Christine Lacour

Une peinture comme immersion dans l’infini maritime

Christine Lacour est une artiste française qui vit et travaille à Paris. Formée à l’École Nationale Supérieure de Nice – Villa Arson, puis à l’Institut Supérieur Européen de la Mode (ISEM – Paris), elle débute sa carrière dans le monde de la mode, en tant que styliste, avant d’enseigner les arts appliqués. Mais c’est la peinture qui constitue, depuis toujours, son véritable axe, sa respiration intime. Aujourd’hui, elle s’y consacre pleinement, en quête constante de profondeur et de transcendance.

Incertitudes du voyage – Uncertainties of the voyage, huile sur papier arche, 70×103 cm
Un univers artistique entre silence et tempête

La mer constitue la principale source d’inspiration de Christine. Mais pas la mer déchaînée, ni l’écume des vagues, ni les jeux de lumière sur l’eau : c’est plutôt la surface méditative, le moment où le ciel et l’océan se rejoignent, la ligne d’horizon comme frontière entre le réel et l’imaginaire. Ce n’est pas une simple image : c’est un état, une sensation, que l’artiste cherche à atteindre à travers le geste, la couleur, la transparence et la profondeur.

« La contemplation des grands espaces maritimes provoque chez moi un sentiment de plénitude, de liberté, de transcendance… »

C’est cette quête de liberté et de transcendance qui structure autant le style que le contenu de sa peinture.

Union sous marine – Underwater union, monotype, 30×40 cm
La mer comme métaphore et comme matière

Les toiles de Christine Lacour ne sont pas des illustrations de la mer, mais des immersions lentes dans son essence. Ce qui la fascine, ce n’est pas tant la surface de l’eau que ce qui se passe en dessous : le mouvement, le mystère, le vivant en transformation. Elle tente de transmettre l’insaisissable : le son des vagues, le goût du sel, le calme et la tempête, la densité et la légèreté.
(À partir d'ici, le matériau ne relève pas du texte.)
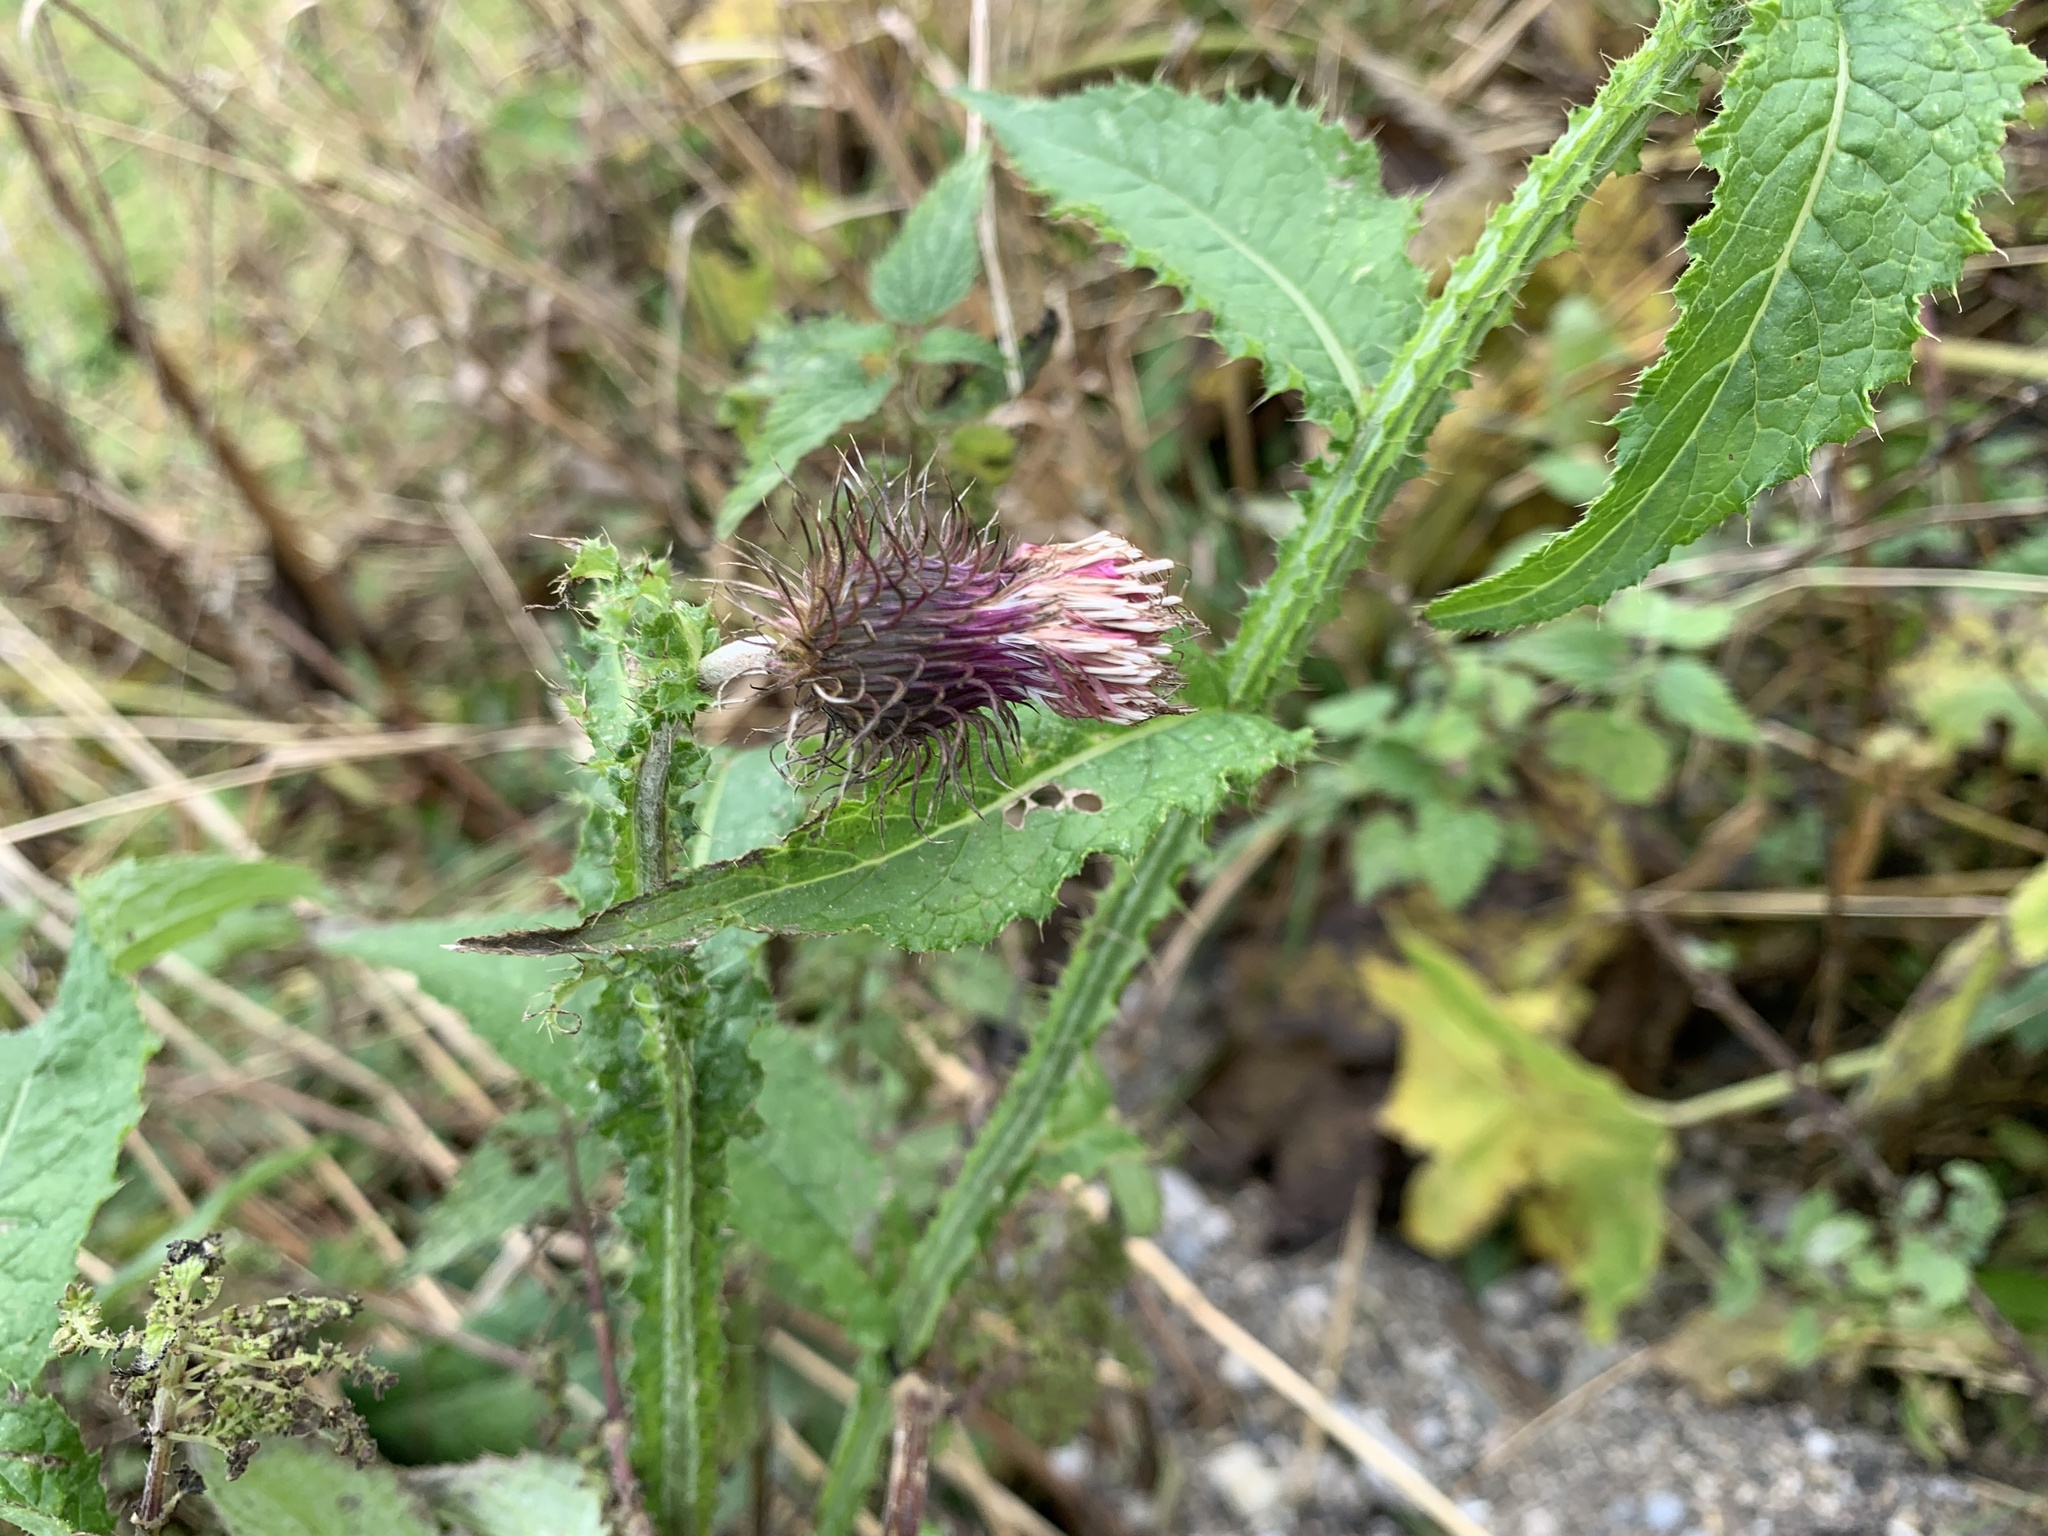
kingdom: Plantae
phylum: Tracheophyta
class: Magnoliopsida
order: Asterales
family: Asteraceae
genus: Carduus
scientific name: Carduus personata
Elle travaille sur toile, sur papier, sur métal ou autres supports, sans se fixer sur une seule matière. Ce qui prime, c’est le geste, l’énergie, la trace laissée par le corps, par le mouvement. C’est pourquoi les superpositions de couleurs, l’épaisseur des touches, la vibration de la matière deviennent les vecteurs principaux de l’expression. Dans sa peinture, on sent presque un rythme chorégraphique : nage, danse, éclat et silence.

Zones Dépassées, huile sur toile, 10×18 cm
Un dialogue avec d’autres formes d’art

Christine Lacour ne se limite pas à la peinture comme unique mode d’expression. Elle puise aussi son inspiration dans d’autres artistes, dans la musique, la poésie, le cinéma. Cette approche interdisciplinaire enrichit ses œuvres : on y perçoit non seulement une dimension visuelle, mais aussi sonore et tactile. C’est un art qui résonne dans le corps et les sens, qui immerge le spectateur dans un état de silence, de mouvement intérieur, de communion cosmique.

« La peinture de Christine Lacour fait croiser intimité et cosmos » – Antoine Vignal.

Le jour où le ciel était rose, huile sur papier marouflé, 30×40 cm


Un regard vers l’intérieur

L’œuvre de Christine Lacour est une invitation à s’arrêter et à regarder en soi. Un art où comptent les pauses, le silence, le souffle lent ; où le spectateur ne se contente pas de regarder, mais contemple, écoute, se dissout. Ses tableaux deviennent des espaces de méditation personnelle, une expérience de l’eau non seulement comme élément physique, mais comme symbole de l’inconscient, de la mémoire, du temps et de la pureté.